Читаем Distress полностью

"I was wrong. The mainstream always assumed that an incomplete TOE was just the way things had to be. The Keystone would explain everything—except how a TOE could actually come into force. Anthrocosmology would answer that question—but that side of the equation would never be visible." Akili held out both hands, palms pressed together horizontally. "Physics and metaphysics: we believed they'd remain separate forever. They always had, in the past, so it seemed like a reasonable premise. Like the single Keystone." Ve interlocked vis fingers and tipped vis hands to a forty-five-degree angle. "It just happens to be wrong. Maybe because a TOE which unifies physics and information— which mixes the levels, and describes its own authority—is the very opposite of unraveling. It's more stable than any other possibility; it affirms itself, it tightens the knot."

I suddenly recalled the night I'd visited Amanda Conroy, when I'd concluded, tongue-in-cheek, that the separation of powers between Mosala and the Anthrocosmologists was a good thing. And later, Henry Buzzo had jokingly postulated a theory which supported itself, defended itself, ruled out all competitors, refused to be swallowed.

I said, "But whose theory is going to unify physics and information? Mosala's TOE makes no attempt to 'describe its own authority.'"

Akili saw no obstacle. "She never intended it to. But either she failed to understand all the implications of her own work—or someone out on the net is going to get hold of her purely physical TOE, and extend it to embrace information theory. In a matter of days. Or hours."

I stared at the ground, suddenly angry, all the mundane horrors of the day closing in on me. "How can you sit here wrapped up in this bullshit? Whatever happened to technoliberation?. Solidarity with the renegades? Smashing the boycott?" My own meager skills and connections had already come to nothing in the face of the invasion but somehow I'd imagined Akili proving to be a thousand times more resourceful: taking a vital role at the hub of the resistance, orchestrating some brilliant counter-attack.

Ve said quietly, "What do you expect me to do? I'm not a soldier; I don't know how to win the war for Stateless. And there'll soon be more people with Distress than there are on this whole island—and if ACs don't try to analyze the mixing plague, no one else is going to do it."

I laughed bitterly. "And now you're ready to believe that understanding everything drives us insane? The Ignorance Cults were right? The TOE sends us screaming and kicking into the abyss? Just when I'd made up my mind that there was no such thing."
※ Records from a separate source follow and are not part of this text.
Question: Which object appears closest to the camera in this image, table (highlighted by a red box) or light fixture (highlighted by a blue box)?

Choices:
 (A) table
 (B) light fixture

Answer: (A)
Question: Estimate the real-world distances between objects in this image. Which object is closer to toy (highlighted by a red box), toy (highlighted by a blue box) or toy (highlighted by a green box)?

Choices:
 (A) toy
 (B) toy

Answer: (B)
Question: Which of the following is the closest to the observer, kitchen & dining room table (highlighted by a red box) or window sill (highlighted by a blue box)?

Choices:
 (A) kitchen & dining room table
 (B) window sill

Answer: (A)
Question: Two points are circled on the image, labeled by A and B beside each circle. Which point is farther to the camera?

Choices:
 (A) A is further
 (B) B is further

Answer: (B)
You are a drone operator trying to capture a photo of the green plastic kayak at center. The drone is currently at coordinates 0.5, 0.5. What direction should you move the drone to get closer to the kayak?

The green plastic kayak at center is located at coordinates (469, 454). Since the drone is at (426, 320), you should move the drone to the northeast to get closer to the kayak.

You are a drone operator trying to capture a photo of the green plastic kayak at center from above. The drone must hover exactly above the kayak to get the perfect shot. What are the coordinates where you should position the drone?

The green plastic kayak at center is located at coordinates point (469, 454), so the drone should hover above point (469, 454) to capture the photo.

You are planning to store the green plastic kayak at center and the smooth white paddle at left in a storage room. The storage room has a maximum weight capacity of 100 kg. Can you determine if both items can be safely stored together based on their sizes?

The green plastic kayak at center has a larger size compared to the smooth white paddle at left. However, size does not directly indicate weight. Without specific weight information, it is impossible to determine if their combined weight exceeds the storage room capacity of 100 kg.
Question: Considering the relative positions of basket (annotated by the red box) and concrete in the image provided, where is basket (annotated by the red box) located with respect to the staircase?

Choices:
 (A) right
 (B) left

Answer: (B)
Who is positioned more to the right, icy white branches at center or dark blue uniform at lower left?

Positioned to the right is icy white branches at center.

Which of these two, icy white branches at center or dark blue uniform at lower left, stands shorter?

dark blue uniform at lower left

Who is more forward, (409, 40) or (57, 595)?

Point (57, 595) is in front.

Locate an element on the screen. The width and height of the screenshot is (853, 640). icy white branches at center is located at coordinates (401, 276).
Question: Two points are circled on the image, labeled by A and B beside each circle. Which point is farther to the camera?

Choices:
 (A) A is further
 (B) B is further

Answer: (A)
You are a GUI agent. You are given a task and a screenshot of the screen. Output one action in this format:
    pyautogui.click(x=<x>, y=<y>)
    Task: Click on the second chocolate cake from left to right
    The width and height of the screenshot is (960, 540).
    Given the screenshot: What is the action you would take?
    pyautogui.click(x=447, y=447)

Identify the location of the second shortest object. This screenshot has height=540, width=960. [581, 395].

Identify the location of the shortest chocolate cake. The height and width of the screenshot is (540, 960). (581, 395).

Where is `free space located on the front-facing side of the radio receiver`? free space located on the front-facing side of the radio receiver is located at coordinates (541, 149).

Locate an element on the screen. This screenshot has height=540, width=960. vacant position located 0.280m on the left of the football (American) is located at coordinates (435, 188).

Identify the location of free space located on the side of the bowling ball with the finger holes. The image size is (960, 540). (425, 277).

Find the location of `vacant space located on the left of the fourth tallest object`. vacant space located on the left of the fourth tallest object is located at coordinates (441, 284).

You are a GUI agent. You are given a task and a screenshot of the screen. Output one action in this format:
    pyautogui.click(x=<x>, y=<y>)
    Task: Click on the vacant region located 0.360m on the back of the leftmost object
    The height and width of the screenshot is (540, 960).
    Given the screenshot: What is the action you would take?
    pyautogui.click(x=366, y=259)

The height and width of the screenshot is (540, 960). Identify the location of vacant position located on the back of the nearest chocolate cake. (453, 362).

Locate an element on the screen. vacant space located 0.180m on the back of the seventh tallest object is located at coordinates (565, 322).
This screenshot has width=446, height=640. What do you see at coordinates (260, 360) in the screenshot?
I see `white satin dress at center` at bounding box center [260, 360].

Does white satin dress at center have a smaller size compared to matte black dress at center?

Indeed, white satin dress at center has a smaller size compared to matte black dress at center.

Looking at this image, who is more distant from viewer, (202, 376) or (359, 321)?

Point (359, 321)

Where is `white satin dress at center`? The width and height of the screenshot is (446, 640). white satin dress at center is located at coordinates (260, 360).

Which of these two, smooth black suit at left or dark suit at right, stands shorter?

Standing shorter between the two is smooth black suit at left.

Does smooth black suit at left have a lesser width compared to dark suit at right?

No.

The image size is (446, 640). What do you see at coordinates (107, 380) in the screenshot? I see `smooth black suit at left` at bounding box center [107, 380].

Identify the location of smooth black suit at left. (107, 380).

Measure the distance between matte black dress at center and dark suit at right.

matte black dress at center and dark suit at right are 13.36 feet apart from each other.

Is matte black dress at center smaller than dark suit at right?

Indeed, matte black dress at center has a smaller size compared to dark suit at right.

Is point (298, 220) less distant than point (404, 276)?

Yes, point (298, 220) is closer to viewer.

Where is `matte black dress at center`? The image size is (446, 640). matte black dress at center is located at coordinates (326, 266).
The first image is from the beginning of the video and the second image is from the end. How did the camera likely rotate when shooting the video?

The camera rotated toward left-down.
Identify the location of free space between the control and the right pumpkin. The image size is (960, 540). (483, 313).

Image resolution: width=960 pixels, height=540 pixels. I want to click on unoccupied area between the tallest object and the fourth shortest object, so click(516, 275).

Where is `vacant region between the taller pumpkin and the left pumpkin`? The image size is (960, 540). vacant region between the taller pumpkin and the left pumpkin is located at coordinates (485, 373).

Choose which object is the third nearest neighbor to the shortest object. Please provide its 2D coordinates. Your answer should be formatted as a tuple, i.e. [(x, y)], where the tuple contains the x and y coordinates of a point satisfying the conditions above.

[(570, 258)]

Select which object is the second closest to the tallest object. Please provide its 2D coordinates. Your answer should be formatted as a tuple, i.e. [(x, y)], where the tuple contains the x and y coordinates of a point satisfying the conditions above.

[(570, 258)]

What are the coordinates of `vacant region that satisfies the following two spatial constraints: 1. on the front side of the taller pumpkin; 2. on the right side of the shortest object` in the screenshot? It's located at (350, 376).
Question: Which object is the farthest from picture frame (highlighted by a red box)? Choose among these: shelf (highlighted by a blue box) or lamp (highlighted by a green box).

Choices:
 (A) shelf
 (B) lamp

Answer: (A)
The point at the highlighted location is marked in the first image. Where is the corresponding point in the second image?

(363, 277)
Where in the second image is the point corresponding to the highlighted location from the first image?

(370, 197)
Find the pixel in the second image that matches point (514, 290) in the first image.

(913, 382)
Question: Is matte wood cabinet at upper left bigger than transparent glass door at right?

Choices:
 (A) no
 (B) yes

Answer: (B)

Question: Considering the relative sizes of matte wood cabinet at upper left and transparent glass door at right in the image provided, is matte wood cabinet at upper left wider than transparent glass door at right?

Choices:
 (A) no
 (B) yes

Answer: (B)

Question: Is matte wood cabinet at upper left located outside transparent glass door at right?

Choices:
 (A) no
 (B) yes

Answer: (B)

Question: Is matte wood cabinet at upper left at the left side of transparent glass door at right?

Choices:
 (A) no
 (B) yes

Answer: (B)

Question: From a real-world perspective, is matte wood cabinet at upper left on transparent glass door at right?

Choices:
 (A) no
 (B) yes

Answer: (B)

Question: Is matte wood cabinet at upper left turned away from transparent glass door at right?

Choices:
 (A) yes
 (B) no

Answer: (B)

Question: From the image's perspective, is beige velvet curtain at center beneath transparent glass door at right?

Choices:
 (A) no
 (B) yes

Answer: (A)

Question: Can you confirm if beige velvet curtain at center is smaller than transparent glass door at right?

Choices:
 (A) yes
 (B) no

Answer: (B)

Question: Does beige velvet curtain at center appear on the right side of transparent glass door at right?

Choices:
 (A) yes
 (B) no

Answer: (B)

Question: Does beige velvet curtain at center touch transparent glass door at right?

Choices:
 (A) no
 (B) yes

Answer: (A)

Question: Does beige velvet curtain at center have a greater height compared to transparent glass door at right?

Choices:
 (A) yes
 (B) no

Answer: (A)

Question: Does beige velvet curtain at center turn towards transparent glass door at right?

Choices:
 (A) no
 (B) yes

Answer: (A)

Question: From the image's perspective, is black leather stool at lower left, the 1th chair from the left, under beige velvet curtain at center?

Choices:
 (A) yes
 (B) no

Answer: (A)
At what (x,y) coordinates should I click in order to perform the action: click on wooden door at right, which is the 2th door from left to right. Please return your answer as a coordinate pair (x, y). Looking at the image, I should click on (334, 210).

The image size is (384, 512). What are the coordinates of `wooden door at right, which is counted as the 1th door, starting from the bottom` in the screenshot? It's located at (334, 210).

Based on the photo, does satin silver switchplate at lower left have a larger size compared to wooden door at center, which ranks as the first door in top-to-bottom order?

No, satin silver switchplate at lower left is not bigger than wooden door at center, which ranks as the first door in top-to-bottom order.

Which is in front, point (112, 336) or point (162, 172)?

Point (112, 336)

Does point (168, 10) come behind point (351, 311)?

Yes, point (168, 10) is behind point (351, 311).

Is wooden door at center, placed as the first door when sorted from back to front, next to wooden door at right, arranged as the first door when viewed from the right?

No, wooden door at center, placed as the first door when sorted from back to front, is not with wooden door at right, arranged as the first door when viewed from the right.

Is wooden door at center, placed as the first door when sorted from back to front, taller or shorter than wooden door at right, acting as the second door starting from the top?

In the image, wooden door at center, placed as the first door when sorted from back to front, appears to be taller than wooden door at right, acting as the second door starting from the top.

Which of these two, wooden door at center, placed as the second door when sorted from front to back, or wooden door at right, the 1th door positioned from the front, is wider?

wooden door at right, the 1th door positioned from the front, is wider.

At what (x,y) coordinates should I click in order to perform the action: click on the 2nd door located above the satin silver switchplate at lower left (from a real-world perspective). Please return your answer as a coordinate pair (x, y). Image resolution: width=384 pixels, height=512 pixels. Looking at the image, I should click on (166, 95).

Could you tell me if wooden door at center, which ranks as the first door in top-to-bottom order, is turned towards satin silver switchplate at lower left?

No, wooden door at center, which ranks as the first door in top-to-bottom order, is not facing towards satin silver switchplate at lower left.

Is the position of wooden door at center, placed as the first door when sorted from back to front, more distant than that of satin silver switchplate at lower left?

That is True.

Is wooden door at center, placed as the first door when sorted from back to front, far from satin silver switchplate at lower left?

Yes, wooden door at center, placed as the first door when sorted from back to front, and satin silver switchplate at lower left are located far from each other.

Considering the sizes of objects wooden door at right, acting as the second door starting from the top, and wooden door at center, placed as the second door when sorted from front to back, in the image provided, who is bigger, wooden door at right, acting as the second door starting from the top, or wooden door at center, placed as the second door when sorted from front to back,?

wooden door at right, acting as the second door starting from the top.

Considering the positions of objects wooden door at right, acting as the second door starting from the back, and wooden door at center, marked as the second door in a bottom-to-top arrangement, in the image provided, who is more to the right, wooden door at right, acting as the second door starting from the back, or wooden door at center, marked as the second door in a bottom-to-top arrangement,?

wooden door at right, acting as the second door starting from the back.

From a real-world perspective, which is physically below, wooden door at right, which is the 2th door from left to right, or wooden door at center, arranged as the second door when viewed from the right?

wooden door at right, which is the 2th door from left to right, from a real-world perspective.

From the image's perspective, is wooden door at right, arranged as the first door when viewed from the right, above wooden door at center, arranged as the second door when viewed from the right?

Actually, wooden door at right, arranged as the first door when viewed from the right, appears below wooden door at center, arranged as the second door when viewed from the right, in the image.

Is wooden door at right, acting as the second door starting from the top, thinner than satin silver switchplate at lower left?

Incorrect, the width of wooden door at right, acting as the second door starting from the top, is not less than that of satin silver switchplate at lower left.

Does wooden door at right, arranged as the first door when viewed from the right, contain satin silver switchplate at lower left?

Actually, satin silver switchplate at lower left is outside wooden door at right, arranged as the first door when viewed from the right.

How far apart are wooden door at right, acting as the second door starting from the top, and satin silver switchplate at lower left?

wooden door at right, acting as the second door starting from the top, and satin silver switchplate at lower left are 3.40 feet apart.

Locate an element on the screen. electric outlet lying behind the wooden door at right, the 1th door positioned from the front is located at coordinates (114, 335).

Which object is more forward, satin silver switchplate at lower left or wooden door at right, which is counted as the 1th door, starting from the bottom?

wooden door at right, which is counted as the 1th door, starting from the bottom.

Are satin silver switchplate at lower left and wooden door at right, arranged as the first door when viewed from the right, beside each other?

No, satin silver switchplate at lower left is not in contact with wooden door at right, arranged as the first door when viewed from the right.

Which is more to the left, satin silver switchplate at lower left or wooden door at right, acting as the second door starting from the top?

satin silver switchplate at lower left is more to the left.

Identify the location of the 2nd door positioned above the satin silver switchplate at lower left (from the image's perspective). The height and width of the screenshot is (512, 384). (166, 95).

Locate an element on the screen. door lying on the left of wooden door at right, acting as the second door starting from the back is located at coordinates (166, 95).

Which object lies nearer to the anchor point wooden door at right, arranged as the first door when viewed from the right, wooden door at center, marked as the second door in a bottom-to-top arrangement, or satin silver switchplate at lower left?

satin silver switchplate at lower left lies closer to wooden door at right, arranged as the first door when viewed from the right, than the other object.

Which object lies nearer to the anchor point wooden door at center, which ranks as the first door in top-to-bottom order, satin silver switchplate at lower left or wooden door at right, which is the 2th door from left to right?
Akili shifted uncomfortably. "I don't know why people are taking it so hard." For the first time there was a hint of fear in vis voice, breaking through the determined acceptance. "But… mixing before the Aleph moment must be imperfect, distorted—because if it wasn't flawed in some way, the first victim of Distress would have explained everything, and become the Keystone. I don't know what the flaw is—what's missing, what makes the partial understanding so traumatic—but once the TOE is completed…" Ve trailed off. If the Aleph moment didn't put an end to Distress, the misery of a war on Stateless would be nothing. If the TOE could not be faced, all that lay ahead was universal madness.

We both fell silent. The camp was quiet, except for a few young children crying in the distance, and the faint clatter of cooking utensils in some of the nearby tents.

Akili said, "Andrew?"

"Yes?"

"Look at me."

I turned and faced ver squarely, for the first time since I'd arrived. Vis dark eyes appeared more luminous than ever: intelligent, searching, compassionate. The unselfconscious beauty of vis face evoked a deep, astonished resonance inside me, a thrill of recognition which reverberated from the darkness in my skull to the base of my spine. My whole body ached at the sight of ver, every muscle fiber, every tendon. But it was welcome pain, as if I'd been beaten and left to die—and now found myself, impossibly, waking.

That was what Akili was: my last hope, my resurrection.

Ve said, "What is it you want?"

"I don't know what you mean."

"Come on. I'm not blind." Ve searched my face, frowning slightly, puzzled but unaccusing. "Have I done something? To lead you on? To give you the wrong idea?"

"No." I wanted the ground to swallow me. And I wanted to touch ver more than I wanted to live.

"Neural asex can make people lose track of the messages they're sending. I thought I'd made everything clear, but if I've confused you—"

I cut ver off. "You did. Make everything." I heard my voice disintegrating; I waited a few seconds, forcing myself to breathe calmly, willing my throat to unknot, then said evenly, "It's not your fault. I'm sorry I've offended you. I'll go." I began to stand.